WHAT YOU ARE ASKED TO DO | Convert the records, from the line with "Count the Week" through the end of the records, into a numbered list, skipping blank lines and leaving the pictures out.
:::::
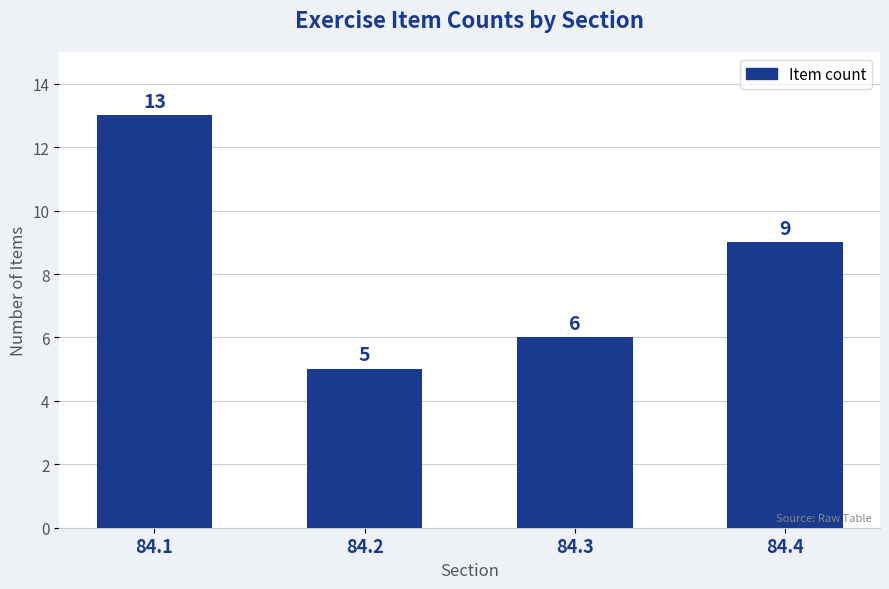

Is it true that the value at 84.4 is 5?

False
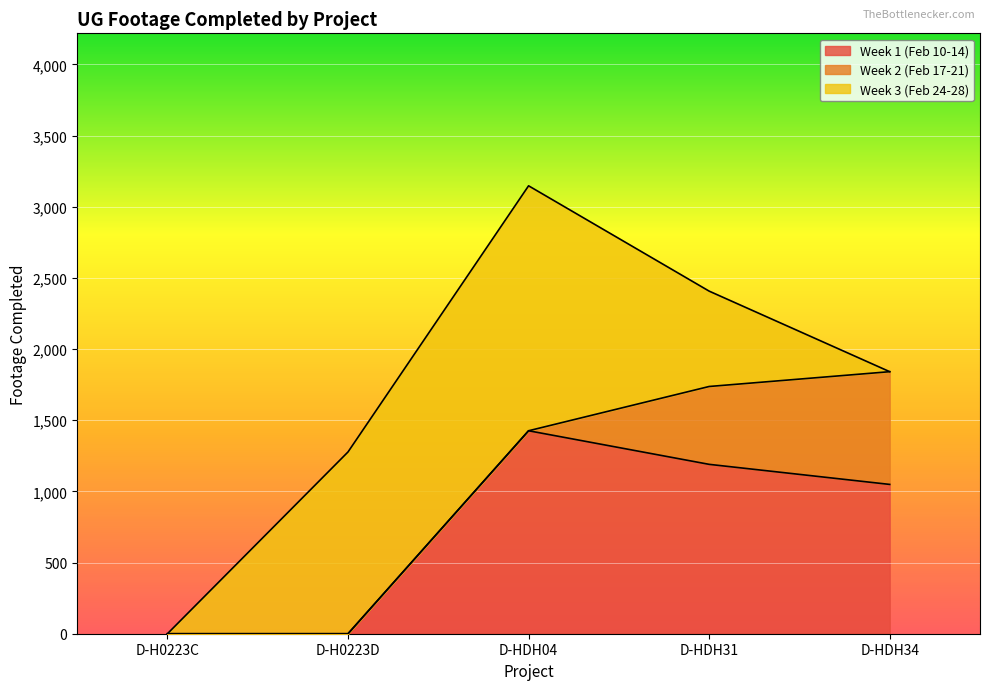

Count the Week 3 (Feb 24-28) values in the range 0 to 1277.

4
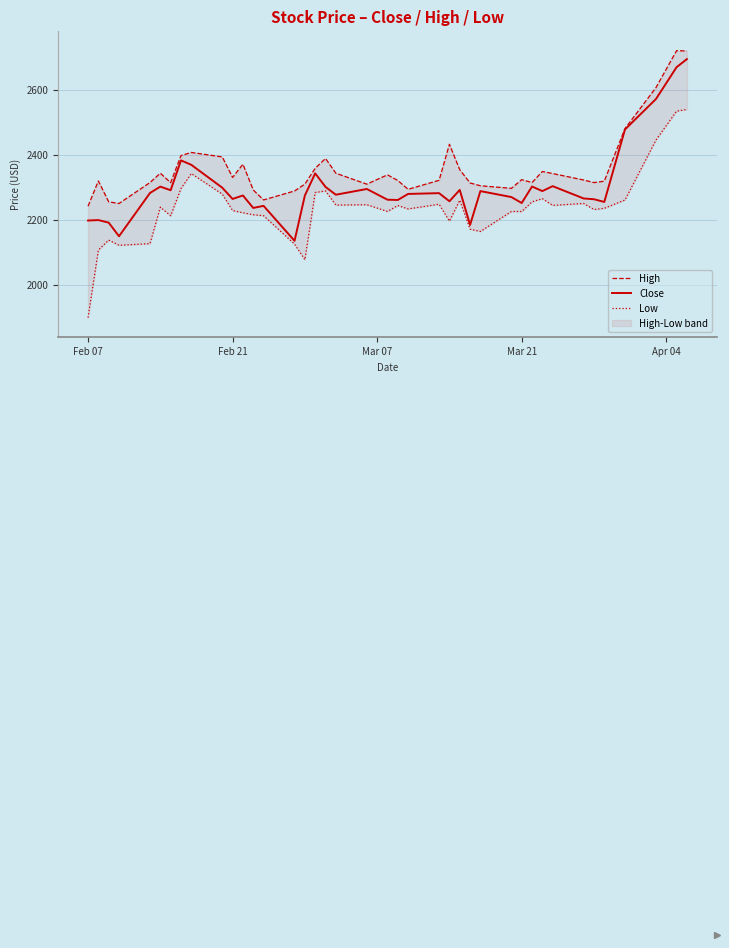

What is the maximum value for Close?

2693.9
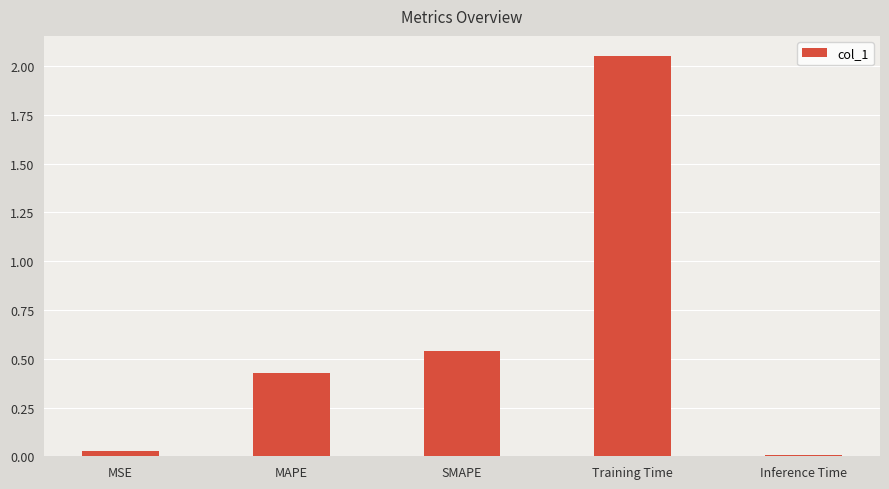

Are the bars horizontal?

No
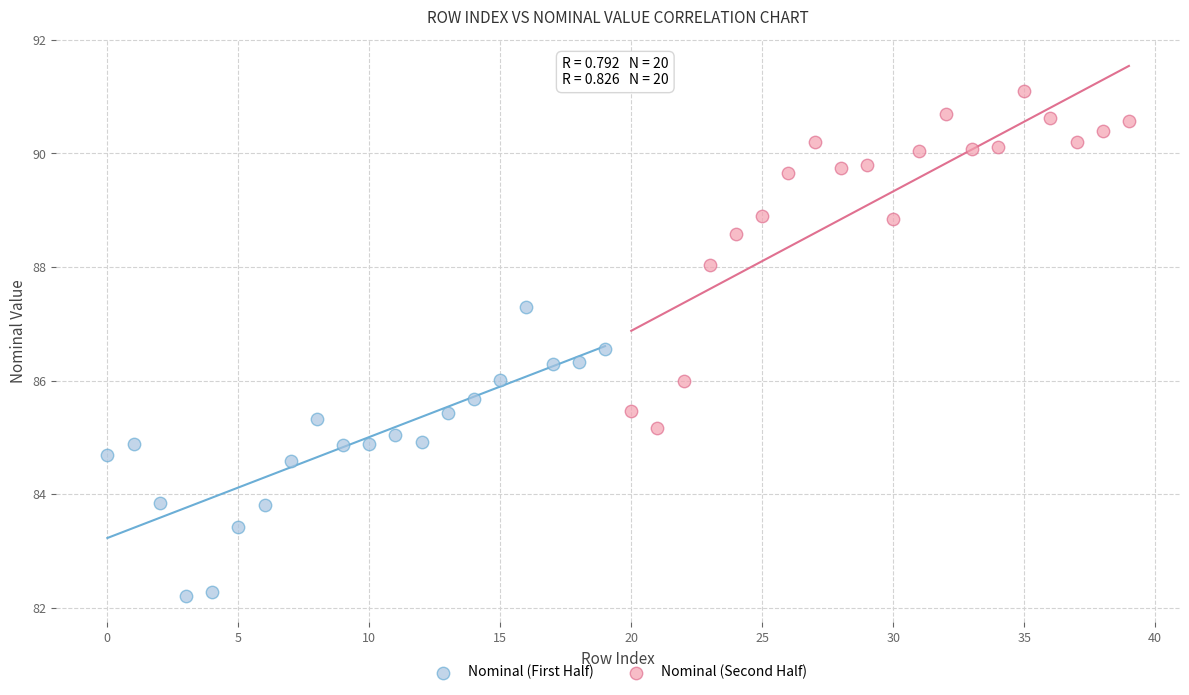

Which series reaches the maximum Y coordinate?

Nominal (Second Half)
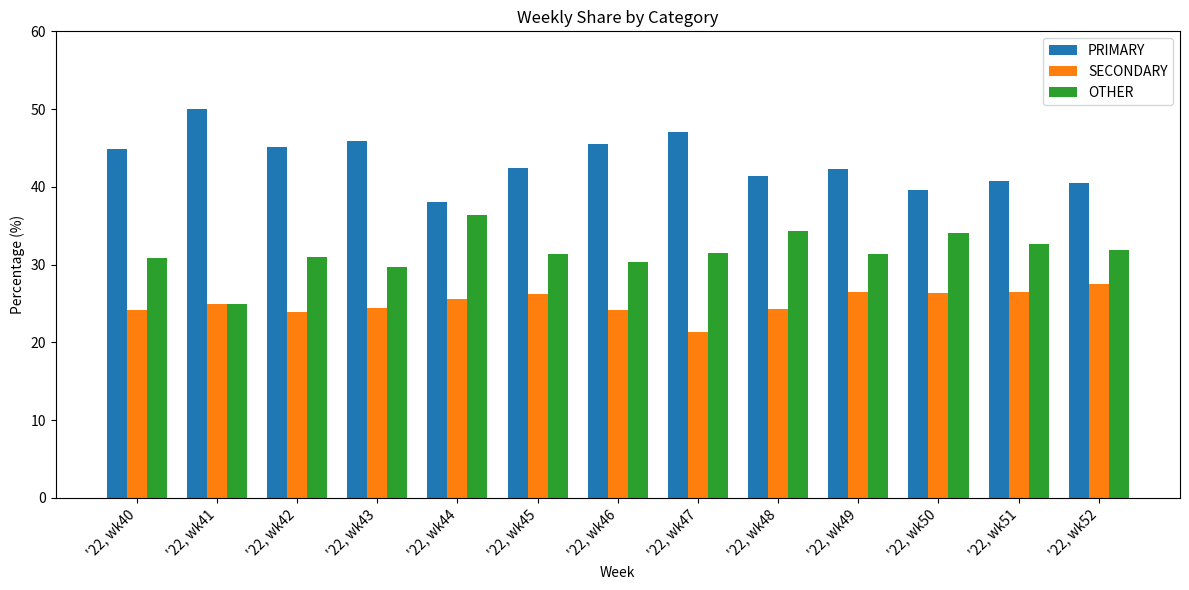

The SECONDARY series shows 16.4 at '22, wk48. True or false?

False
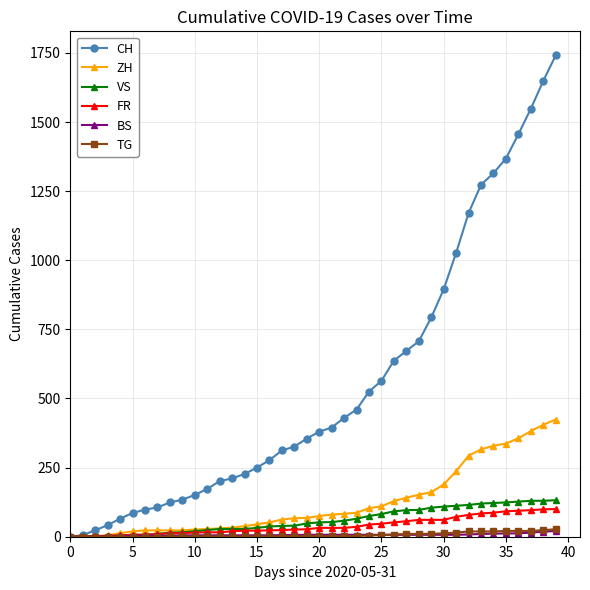

Which series has the largest range (max minus min)?

CH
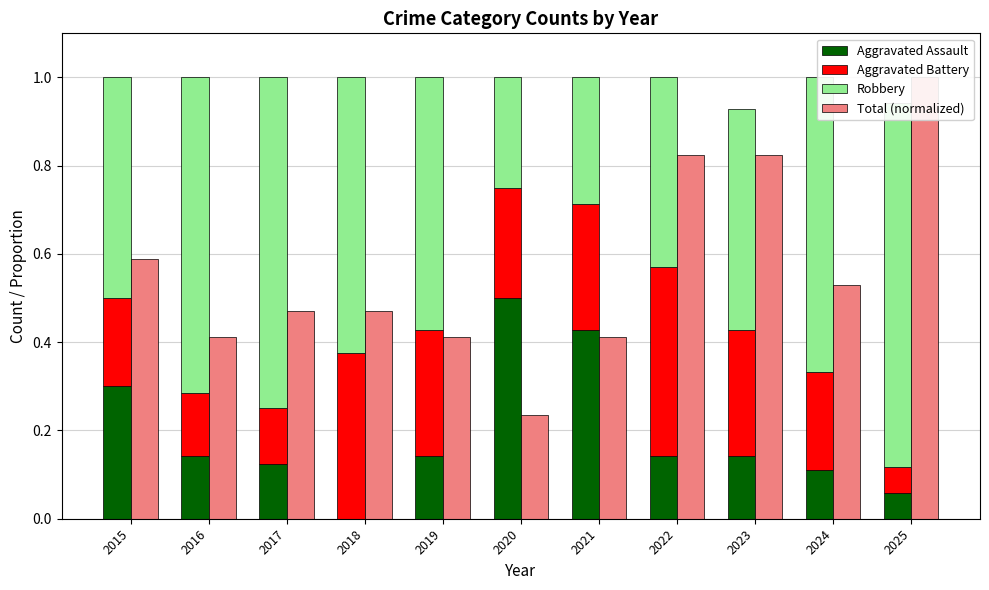

Is it true that Robbery equals 0.2 at 2023?

False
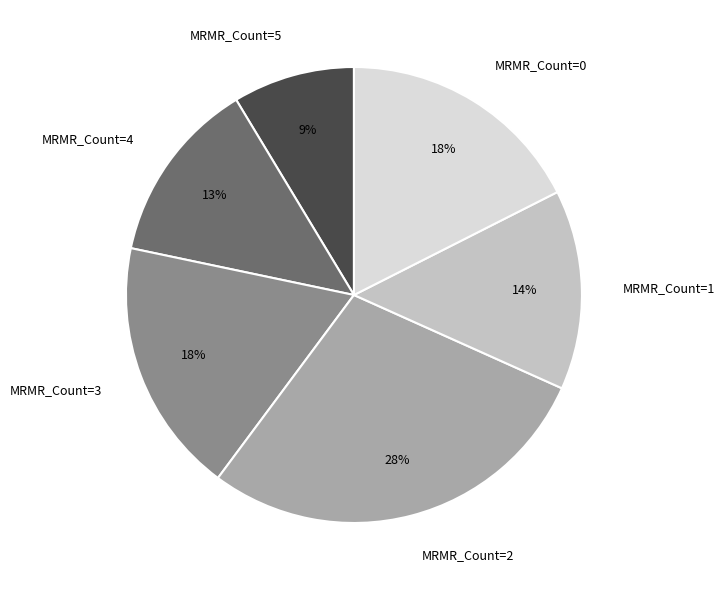

Is there a majority slice in this chart?

No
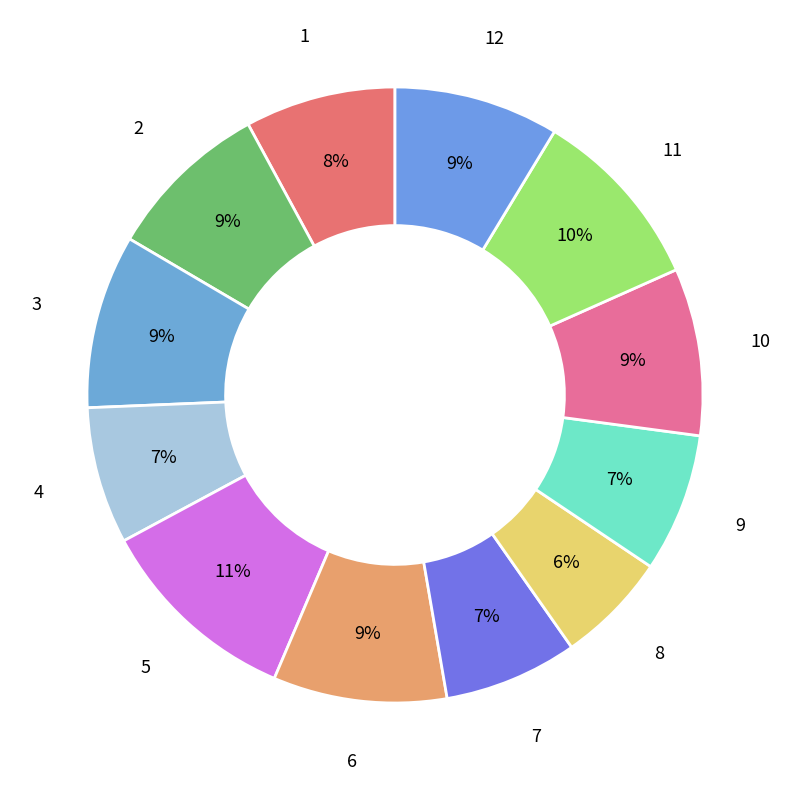

Is the sum of 7 and 3 greater than half?

No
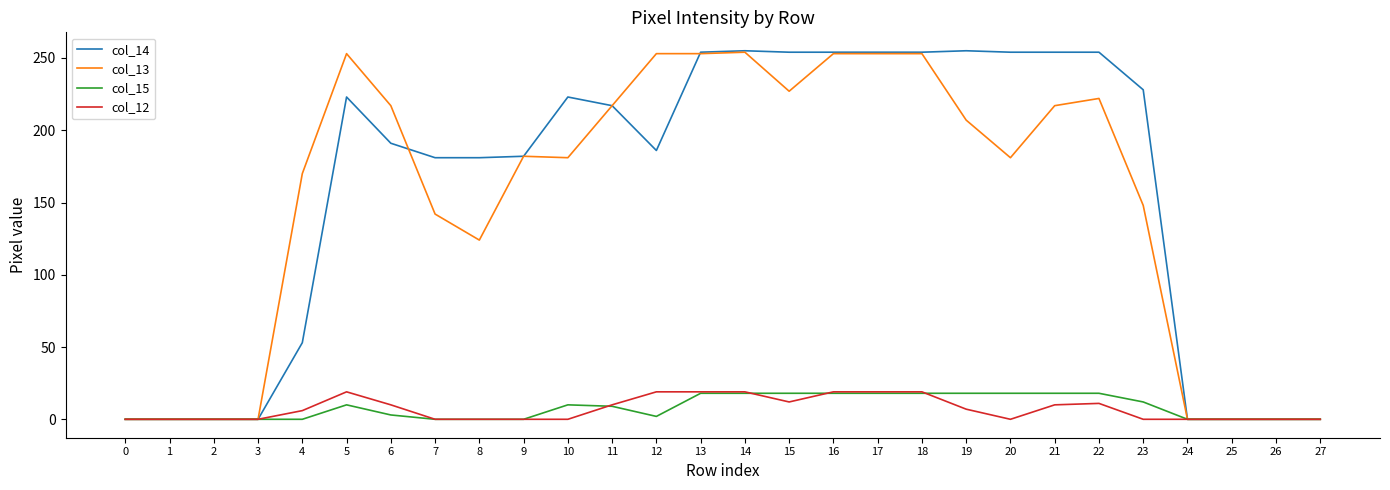

What are all the series names shown in the legend?

col_14, col_13, col_15, col_12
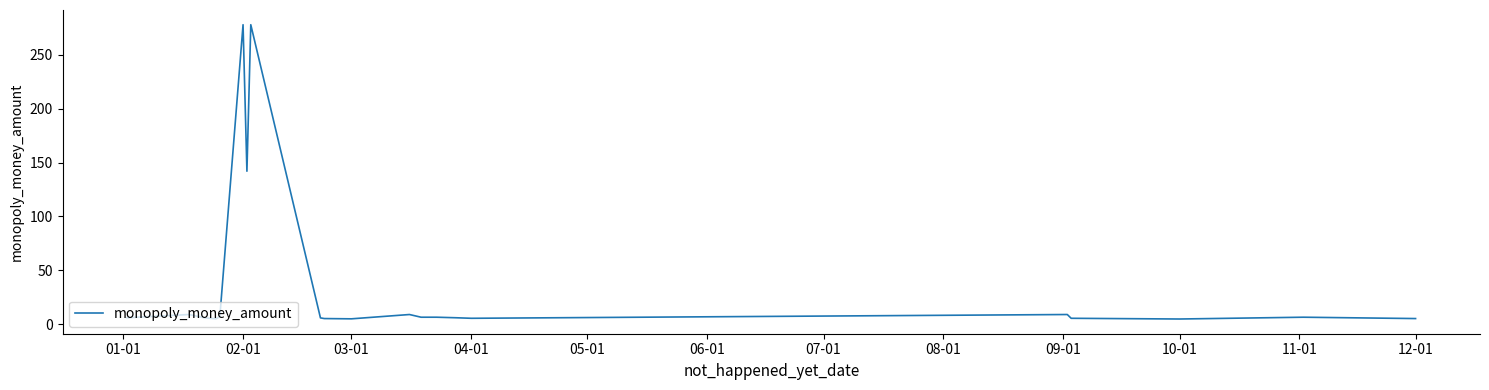

What is the difference between the maximum and minimum values?

273.2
:::::
TASK RESPONSE |
1. Count the Week 3 (Feb 24-28) values in the range 0 to 1277.
2. 4
3. What is the maximum value for Close?
4. 2693.9
5. Are the bars horizontal?
6. No
7. Which series reaches the maximum Y coordinate?
8. Nominal (Second Half)
9. The SECONDARY series shows 16.4 at '22, wk48. True or false?
10. False
11. Which series has the largest range (max minus min)?
12. CH
13. Is it true that Robbery equals 0.2 at 2023?
14. False
15. Is there a majority slice in this chart?
16. No
17. Is the sum of 7 and 3 greater than half?
18. No
19. What are all the series names shown in the legend?
20. col_14, col_13, col_15, col_12
21. What is the difference between the maximum and minimum values?
22. 273.2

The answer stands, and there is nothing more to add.